Existing white supremacy is one of the most compelling, Crawford says.

“I think that form of white supremacy here and now is an issue that doesn’t require reading a whole lot of history to understand,” he said. “You are defining America with meets and bounds where the people you like are in and the people you don’t like are out. The rest of us aren’t OK with that, and we’re going to point it out each and every time, and it might make you feel uncomfortable; it might make you feel like your heritage is being attacked. Then we ask that you put that piece of heritage either in proper perspective or just put it aside.”

Mills, the Politics North Carolina founder, warns in his aforementioned essay that Americans can’t gloss over the horrors of slavery or of Jim Crow as we teach about our shared history.

“We also can’t bend to the backlash from reactionaries who use victimization as an excuse for violence,” he writes. “We need to address the structural barriers to opportunity that are far less visible than the laws that enforced segregation. Fixing the damage our government caused to an entire segment of our society will take more than just 50 years. We can start by being more honest with ourselves and with future generations.”

And that will take time, which Pearson admits.

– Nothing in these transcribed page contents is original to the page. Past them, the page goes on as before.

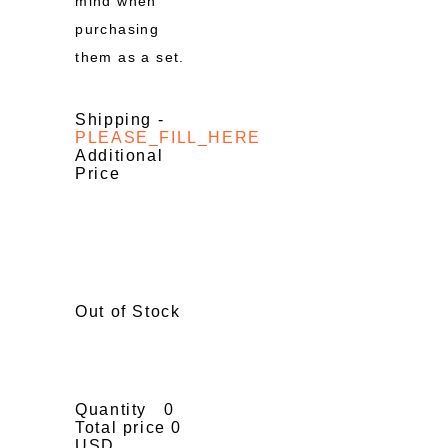
mind when
purchasing
them as a set.
Shipping
-
PLEASE_FILL_HERE
Additional
Price
Out of Stock
Quantity
0
Total price
0
USD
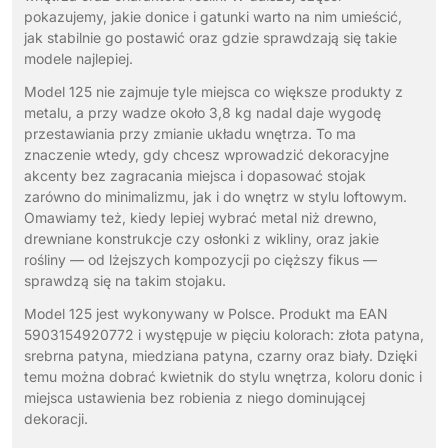
pokazujemy, jakie donice i gatunki warto na nim umieścić,
jak stabilnie go postawić oraz gdzie sprawdzają się takie
modele najlepiej.
Model 125 nie zajmuje tyle miejsca co większe produkty z
metalu, a przy wadze około 3,8 kg nadal daje wygodę
przestawiania przy zmianie układu wnętrza. To ma
znaczenie wtedy, gdy chcesz wprowadzić dekoracyjne
akcenty bez zagracania miejsca i dopasować stojak
zarówno do minimalizmu, jak i do wnętrz w stylu loftowym.
Omawiamy też, kiedy lepiej wybrać metal niż drewno,
drewniane konstrukcje czy osłonki z wikliny, oraz jakie
rośliny — od lżejszych kompozycji po cięższy fikus —
sprawdzą się na takim stojaku.
Model 125 jest wykonywany w Polsce. Produkt ma EAN
5903154920772 i występuje w pięciu kolorach: złota patyna,
srebrna patyna, miedziana patyna, czarny oraz biały. Dzięki
temu można dobrać kwietnik do stylu wnętrza, koloru donic i
miejsca ustawienia bez robienia z niego dominującej
dekoracji.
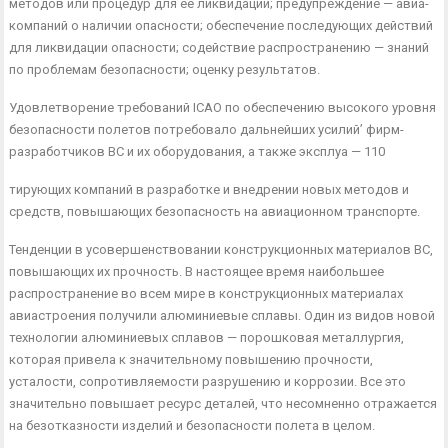
методов или процедур для ее ликвидации; предупреждение — авиа­
компаний о наличии опасности; обеспечение последующих дей­ствий
для ликвидации опасности; содействие распространению — знаний
по проблемам безопасности; оценку результатов.
Удовлетворение требований ICAO по обеспечению высокого уровня
безопасности полетов потребовало дальнейших усилий’ фирм-
разработчиков ВС и их оборудования, а также эксплуа — 110
тирующих компаний в разработке и внедрении новых методов и
средств, повышающих безопасность на авиационном транс­порте.
Тенденции в усовершенствовании конструкционных материа­лов ВС,
повышающих их прочность. В настоящее время наи­большее
распространение во всем мире в конструкционных ма­териалах
авиастроения получили алюминиевые сплавы. Один из видов новой
технологии алюминиевых сплавов — порошковая металлургия,
которая привела к значительному повышению прочности,
усталости, сопротивляемости разрушению и корро­зии. Все это
значительно повышает ресурс деталей, что несом­ненно отражается
на безотказности изделий и безопасности по­лета в целом.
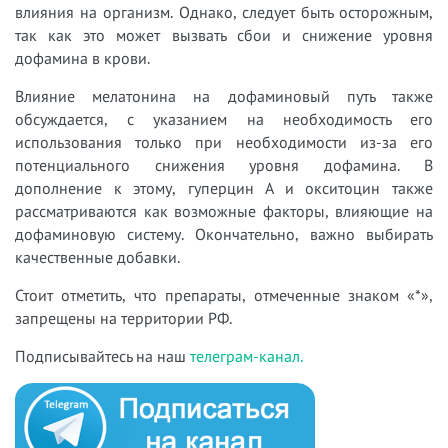
влияния на организм. Однако, следует быть осторожным,
так как это может вызвать сбои и снижение уровня
дофамина в крови.
Влияние мелатонина на дофаминовый путь также
обсуждается, с указанием на необходимость его
использования только при необходимости из-за его
потенциального снижения уровня дофамина. В
дополнение к этому, гуперцин А и окситоцин также
рассматриваются как возможные факторы, влияющие на
дофаминовую систему. Окончательно, важно выбирать
качественные добавки.
Стоит отметить, что препараты, отмеченные знаком «*»,
запрещены на территории РФ.
Подписывайтесь на наш
телеграм-канал.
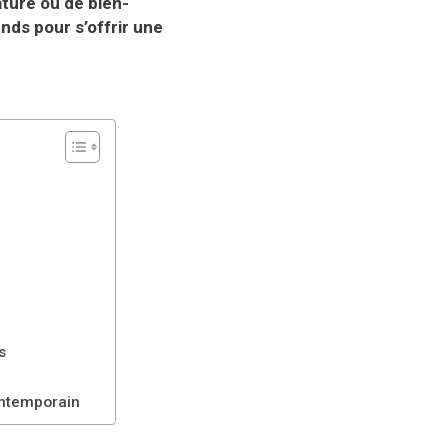
ature ou de bien-
ends pour s’offrir une
s
contemporain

“We’re not trying to rush it,” Pearson says of the effort, which he and others are nurturing along quietly. “We’re having a conversation in the community that may take some time to bring to a conclusion. We’re getting started and we’re encouraged about what we see.”

Perhaps it’s too early in the work to assess opposition — particularly in light of the rancorous debate around the fate of the “Our Confederate Hero” statue — but Pearson stresses: when it comes to memorializing the victims and building a framework around the discussion of the legacy of lynching, and around the notion of reconciliation, it’s important to remember that this specific initiative is FOR something, not against.

“Reconciliation doesn’t require that everyone completely agree, but it lets everyone understand what happened and think about its effects down through the years,” he says. “In my experience, it always leads to progress based on a shared knowledge.”

He reminds the community that the Equal Justice Community Remembrance project is non-partisan, non-confrontational and non-violent.

“White and black communities in more than 300 counties in this country already are working together on these Equal Justice projects,” Pearson says. “We are having a community-wide discussion with one purpose in mind: to recognize and respect all the history of Chatham County and use it as a foundation for building a better community.”

It is natural and expected that a history of actual events that occurred here should be understood, respected and recognized, he says, because “it will change the way we look at history, understand history, and understand the people who went through that history.

“We will be reaching out as we have already to talk with everyone interested in knowing about the history and discussing it,” he said. “Memorializing that history could take many forms: discussions, artistic exhibits, speaking events, education, essay competitions, presentations to interested groups, and should include a physical representation for all to see and learn from.”

It’s in the looking, Crawford says, that we’ll find a path.

“It’s a reset button on the question,” he says, “but I know, as well as you, the argument that there needs to be a new cultural understanding will be denounced as a new attempt at brainwashing. But if we get everybody to focus on the facts, the facts, the facts, the facts, and base your interpretive claims upon the facts, then we’re going somewhere.”